Current airport screening misses at least half of infected travelers, researchers find.

By Jennifer Mitchell, UCLA

In the past decade, the H1N1 virus and Ebola are just two of the diseases whose spread was spurred by international airline travel. Screening passengers at airports, therefore, could be one key method for slowing the global spread of infectious diseases.

And although a team lead by UCLA researchers has found that airport screening misses at least half of infected travelers, the scientists say that rate could be improved. Their research was published in eLife, a highly regarded open-access online science journal.

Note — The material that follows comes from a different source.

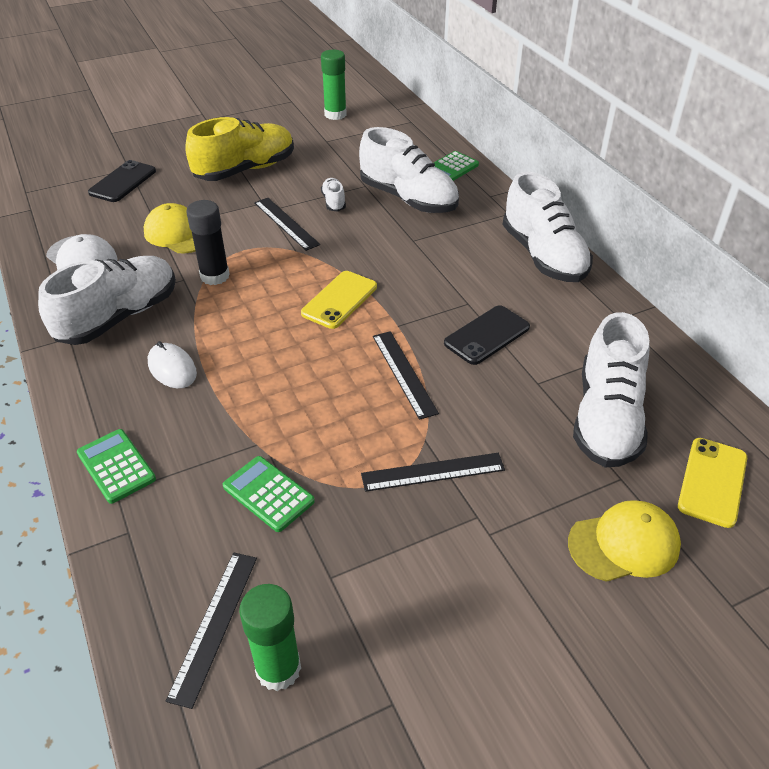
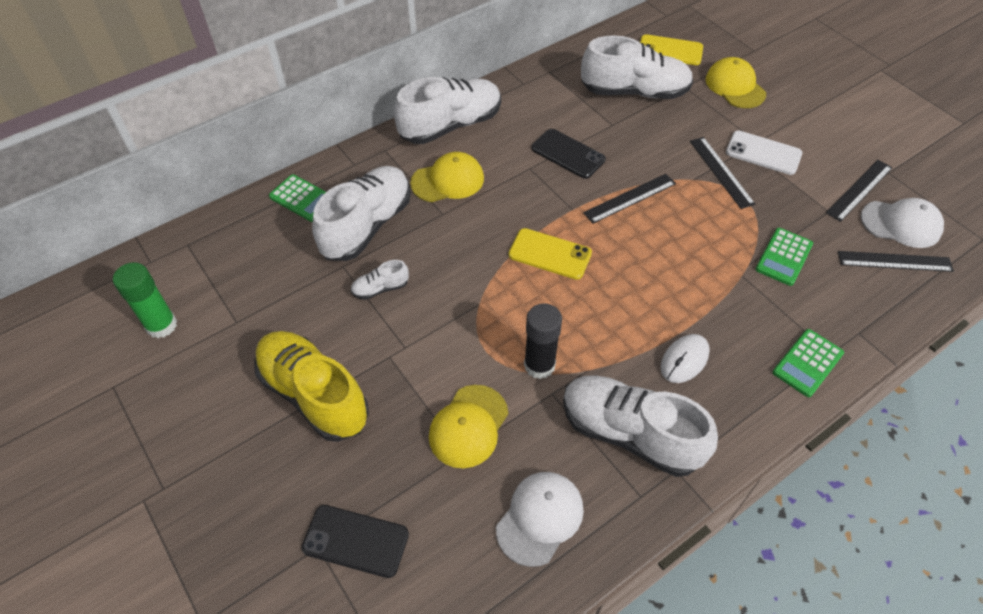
camera: 100 degrees left, 10 degrees up
green glue stick [239,584,301,691] -> white cap [861,198,944,248]
black ruler [254,198,320,251] -> black ruler moved to [826,160,892,222]
none -> yellow cap [410,152,484,202]
none -> white phone [726,131,802,175]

The life scientists used a mathematical model to analyze screening for six viruses: the SARS coronavirus, the Ebola virus, the Middle East respiratory syndrome coronavirus, the Marburg virus, Influenza H1N1 and Influenza H7N9.

“We found that for diseases with a long incubation period, such as Marburg and Ebola, taking passengers’ temperature to test for fever is particularly ineffective at the start of an epidemic but does pick up more cases as the epidemic stabilizes,” said Katelyn Gostic, a lead author of the study and a UCLA doctoral student in the laboratory of Professor James Lloyd-Smith. “With diseases such as swine flu, which take a shorter time to incubate, fever screening is the most effective method throughout an epidemic.”

Depending on the circumstances, airport workers conduct screenings before passengers board their flights, when they land at their destinations, or both. The researchers write that although fever screening on arrival has been criticized for being ineffective, it can catch cases that are missed before passengers’ flights depart. Screeners often use infrared non-contact thermometers to help identify sick passengers, but previous studies have shown that the devices identify fevers no more than 70 percent of the time, so the “double-check” of arriving passengers can help catch people who were missed before their departures.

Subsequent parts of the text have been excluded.